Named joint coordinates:

=== Section Start ===

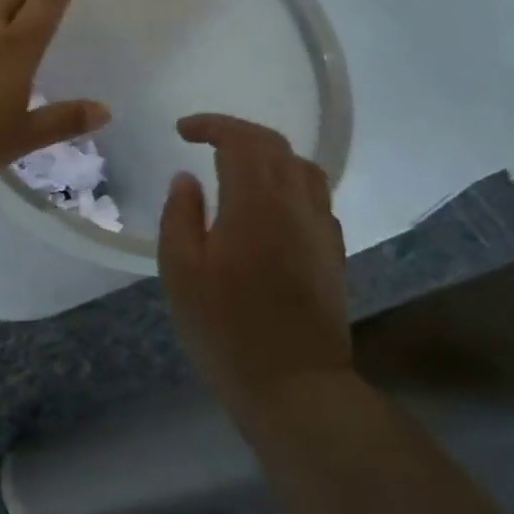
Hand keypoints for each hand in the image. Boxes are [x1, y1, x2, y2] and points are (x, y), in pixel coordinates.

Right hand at [159, 114, 350, 413]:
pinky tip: (269, 205)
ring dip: (268, 154)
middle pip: (276, 146)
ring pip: (303, 168)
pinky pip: (315, 197)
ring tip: (238, 165)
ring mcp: (321, 230)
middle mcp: (295, 206)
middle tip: (204, 139)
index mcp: (255, 204)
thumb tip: (186, 179)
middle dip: (238, 133)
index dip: (212, 126)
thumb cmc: (225, 329)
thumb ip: (180, 216)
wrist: (295, 387)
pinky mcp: (333, 255)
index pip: (241, 141)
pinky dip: (288, 182)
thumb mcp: (180, 272)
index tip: (182, 130)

=== Section End ===

**EXERCISE REQUIREMENTS:** Beginning with the first entry above, reproduce every line verbatim until the line with "index mcp: (255, 204)", which is included too; omit pictures.

**ANSWER SECTION:**
Hand keypoints for each hand in the image. Boxes are [x1, y1, x2, y2] and points are (x, y), in pixel coordinates.

Right hand at [159, 114, 350, 413]:
pinky tip: (269, 205)
ring dip: (268, 154)
middle pip: (276, 146)
ring pip: (303, 168)
pinky pip: (315, 197)
ring tip: (238, 165)
ring mcp: (321, 230)
middle mcp: (295, 206)
middle tip: (204, 139)
index mcp: (255, 204)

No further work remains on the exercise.